**Work order**
The task calls for every line of the data to be repeated exactly.

**Given data**
********************
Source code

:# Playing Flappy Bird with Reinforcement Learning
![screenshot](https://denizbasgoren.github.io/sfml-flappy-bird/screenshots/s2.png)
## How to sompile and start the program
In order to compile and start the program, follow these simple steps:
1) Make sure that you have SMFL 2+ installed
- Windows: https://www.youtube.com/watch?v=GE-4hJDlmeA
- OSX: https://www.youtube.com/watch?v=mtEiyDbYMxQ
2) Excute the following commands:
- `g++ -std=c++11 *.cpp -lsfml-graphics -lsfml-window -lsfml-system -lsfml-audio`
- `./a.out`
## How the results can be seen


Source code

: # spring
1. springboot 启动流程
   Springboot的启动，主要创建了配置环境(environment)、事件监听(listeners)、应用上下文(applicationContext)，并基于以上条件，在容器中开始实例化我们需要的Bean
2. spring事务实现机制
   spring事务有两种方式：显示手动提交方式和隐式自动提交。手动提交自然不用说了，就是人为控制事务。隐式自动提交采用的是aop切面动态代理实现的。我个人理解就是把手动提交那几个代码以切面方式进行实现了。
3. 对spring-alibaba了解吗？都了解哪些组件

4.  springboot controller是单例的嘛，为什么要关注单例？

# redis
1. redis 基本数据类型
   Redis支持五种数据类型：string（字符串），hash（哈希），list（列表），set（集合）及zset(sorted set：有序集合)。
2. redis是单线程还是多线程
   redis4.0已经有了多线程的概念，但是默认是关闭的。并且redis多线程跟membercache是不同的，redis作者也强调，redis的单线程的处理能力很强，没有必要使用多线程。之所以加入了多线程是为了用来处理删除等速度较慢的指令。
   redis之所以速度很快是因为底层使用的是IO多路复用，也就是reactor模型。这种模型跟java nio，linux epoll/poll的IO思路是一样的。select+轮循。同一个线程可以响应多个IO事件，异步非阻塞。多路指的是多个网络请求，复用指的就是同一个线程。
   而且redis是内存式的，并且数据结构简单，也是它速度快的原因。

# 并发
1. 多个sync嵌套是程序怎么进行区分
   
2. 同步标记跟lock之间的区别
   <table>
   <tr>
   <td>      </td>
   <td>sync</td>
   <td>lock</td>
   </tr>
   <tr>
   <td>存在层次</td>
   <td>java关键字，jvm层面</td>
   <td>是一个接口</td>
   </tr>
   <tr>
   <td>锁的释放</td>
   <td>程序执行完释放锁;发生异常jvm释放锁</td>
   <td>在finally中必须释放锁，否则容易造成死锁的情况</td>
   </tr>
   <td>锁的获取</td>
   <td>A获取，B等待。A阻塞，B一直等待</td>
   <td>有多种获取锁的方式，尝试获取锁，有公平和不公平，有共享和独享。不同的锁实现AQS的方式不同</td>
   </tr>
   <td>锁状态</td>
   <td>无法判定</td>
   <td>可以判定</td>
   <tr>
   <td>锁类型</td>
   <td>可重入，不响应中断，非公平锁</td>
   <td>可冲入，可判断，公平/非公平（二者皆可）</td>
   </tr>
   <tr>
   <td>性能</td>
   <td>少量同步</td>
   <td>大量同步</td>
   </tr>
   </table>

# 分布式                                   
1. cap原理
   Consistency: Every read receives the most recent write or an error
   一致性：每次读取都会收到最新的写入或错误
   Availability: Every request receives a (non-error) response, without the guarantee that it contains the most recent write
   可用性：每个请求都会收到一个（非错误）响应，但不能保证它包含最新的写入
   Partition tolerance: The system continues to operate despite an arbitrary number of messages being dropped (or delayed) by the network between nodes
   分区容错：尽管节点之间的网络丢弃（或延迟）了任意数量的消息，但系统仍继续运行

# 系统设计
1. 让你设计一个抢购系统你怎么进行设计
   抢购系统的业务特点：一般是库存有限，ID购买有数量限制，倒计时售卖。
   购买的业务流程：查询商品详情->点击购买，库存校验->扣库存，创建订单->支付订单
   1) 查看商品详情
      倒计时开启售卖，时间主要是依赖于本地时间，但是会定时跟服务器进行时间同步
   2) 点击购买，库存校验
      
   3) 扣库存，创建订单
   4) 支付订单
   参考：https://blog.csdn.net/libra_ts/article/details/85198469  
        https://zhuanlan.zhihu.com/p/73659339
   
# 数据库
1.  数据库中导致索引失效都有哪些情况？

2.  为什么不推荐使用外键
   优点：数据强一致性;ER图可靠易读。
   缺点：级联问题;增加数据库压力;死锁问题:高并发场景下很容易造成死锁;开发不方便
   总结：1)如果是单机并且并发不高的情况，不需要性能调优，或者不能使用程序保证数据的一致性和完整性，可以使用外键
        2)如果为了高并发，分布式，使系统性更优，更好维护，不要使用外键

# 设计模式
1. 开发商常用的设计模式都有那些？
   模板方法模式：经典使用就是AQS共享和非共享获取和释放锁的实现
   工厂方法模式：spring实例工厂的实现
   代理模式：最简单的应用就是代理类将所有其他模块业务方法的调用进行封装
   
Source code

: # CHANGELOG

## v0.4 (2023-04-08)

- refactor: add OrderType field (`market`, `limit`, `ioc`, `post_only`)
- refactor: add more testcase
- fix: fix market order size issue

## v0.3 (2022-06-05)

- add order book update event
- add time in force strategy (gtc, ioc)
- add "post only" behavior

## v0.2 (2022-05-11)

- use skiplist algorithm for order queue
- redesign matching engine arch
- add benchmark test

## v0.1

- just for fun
********************
**Exercise solution**
Source code

:# Playing Flappy Bird with Reinforcement Learning
![screenshot](https://denizbasgoren.github.io/sfml-flappy-bird/screenshots/s2.png)
## How to sompile and start the program
In order to compile and start the program, follow these simple steps:
1) Make sure that you have SMFL 2+ installed
- Windows: https://www.youtube.com/watch?v=GE-4hJDlmeA
- OSX: https://www.youtube.com/watch?v=mtEiyDbYMxQ
2) Excute the following commands:
- `g++ -std=c++11 *.cpp -lsfml-graphics -lsfml-window -lsfml-system -lsfml-audio`
- `./a.out`
## How the results can be seen


Source code

: # spring
1. springboot 启动流程
   Springboot的启动，主要创建了配置环境(environment)、事件监听(listeners)、应用上下文(applicationContext)，并基于以上条件，在容器中开始实例化我们需要的Bean
2. spring事务实现机制
   spring事务有两种方式：显示手动提交方式和隐式自动提交。手动提交自然不用说了，就是人为控制事务。隐式自动提交采用的是aop切面动态代理实现的。我个人理解就是把手动提交那几个代码以切面方式进行实现了。
3. 对spring-alibaba了解吗？都了解哪些组件

4.  springboot controller是单例的嘛，为什么要关注单例？

# redis
1. redis 基本数据类型
   Redis支持五种数据类型：string（字符串），hash（哈希），list（列表），set（集合）及zset(sorted set：有序集合)。
2. redis是单线程还是多线程
   redis4.0已经有了多线程的概念，但是默认是关闭的。并且redis多线程跟membercache是不同的，redis作者也强调，redis的单线程的处理能力很强，没有必要使用多线程。之所以加入了多线程是为了用来处理删除等速度较慢的指令。
   redis之所以速度很快是因为底层使用的是IO多路复用，也就是reactor模型。这种模型跟java nio，linux epoll/poll的IO思路是一样的。select+轮循。同一个线程可以响应多个IO事件，异步非阻塞。多路指的是多个网络请求，复用指的就是同一个线程。
   而且redis是内存式的，并且数据结构简单，也是它速度快的原因。

# 并发
1. 多个sync嵌套是程序怎么进行区分
   
2. 同步标记跟lock之间的区别
   <table>
   <tr>
   <td>      </td>
   <td>sync</td>
   <td>lock</td>
   </tr>
   <tr>
   <td>存在层次</td>
   <td>java关键字，jvm层面</td>
   <td>是一个接口</td>
   </tr>
   <tr>
   <td>锁的释放</td>
   <td>程序执行完释放锁;发生异常jvm释放锁</td>
   <td>在finally中必须释放锁，否则容易造成死锁的情况</td>
   </tr>
   <td>锁的获取</td>
   <td>A获取，B等待。A阻塞，B一直等待</td>
   <td>有多种获取锁的方式，尝试获取锁，有公平和不公平，有共享和独享。不同的锁实现AQS的方式不同</td>
   </tr>
   <td>锁状态</td>
   <td>无法判定</td>
   <td>可以判定</td>
   <tr>
   <td>锁类型</td>
   <td>可重入，不响应中断，非公平锁</td>
   <td>可冲入，可判断，公平/非公平（二者皆可）</td>
   </tr>
   <tr>
   <td>性能</td>
   <td>少量同步</td>
   <td>大量同步</td>
   </tr>
   </table>

# 分布式                                   
1. cap原理
   Consistency: Every read receives the most recent write or an error
   一致性：每次读取都会收到最新的写入或错误
   Availability: Every request receives a (non-error) response, without the guarantee that it contains the most recent write
   可用性：每个请求都会收到一个（非错误）响应，但不能保证它包含最新的写入
   Partition tolerance: The system continues to operate despite an arbitrary number of messages being dropped (or delayed) by the network between nodes
   分区容错：尽管节点之间的网络丢弃（或延迟）了任意数量的消息，但系统仍继续运行

# 系统设计
1. 让你设计一个抢购系统你怎么进行设计
   抢购系统的业务特点：一般是库存有限，ID购买有数量限制，倒计时售卖。
   购买的业务流程：查询商品详情->点击购买，库存校验->扣库存，创建订单->支付订单
   1) 查看商品详情
      倒计时开启售卖，时间主要是依赖于本地时间，但是会定时跟服务器进行时间同步
   2) 点击购买，库存校验
      
   3) 扣库存，创建订单
   4) 支付订单
   参考：https://blog.csdn.net/libra_ts/article/details/85198469  
        https://zhuanlan.zhihu.com/p/73659339
   
# 数据库
1.  数据库中导致索引失效都有哪些情况？

2.  为什么不推荐使用外键
   优点：数据强一致性;ER图可靠易读。
   缺点：级联问题;增加数据库压力;死锁问题:高并发场景下很容易造成死锁;开发不方便
   总结：1)如果是单机并且并发不高的情况，不需要性能调优，或者不能使用程序保证数据的一致性和完整性，可以使用外键
        2)如果为了高并发，分布式，使系统性更优，更好维护，不要使用外键

# 设计模式
1. 开发商常用的设计模式都有那些？
   模板方法模式：经典使用就是AQS共享和非共享获取和释放锁的实现
   工厂方法模式：spring实例工厂的实现
   代理模式：最简单的应用就是代理类将所有其他模块业务方法的调用进行封装
   
Source code

: # CHANGELOG

## v0.4 (2023-04-08)

- refactor: add OrderType field (`market`, `limit`, `ioc`, `post_only`)
- refactor: add more testcase
- fix: fix market order size issue

## v0.3 (2022-06-05)

- add order book update event
- add time in force strategy (gtc, ioc)
- add "post only" behavior

## v0.2 (2022-05-11)

- use skiplist algorithm for order queue
- redesign matching engine arch
- add benchmark test

## v0.1

- just for fun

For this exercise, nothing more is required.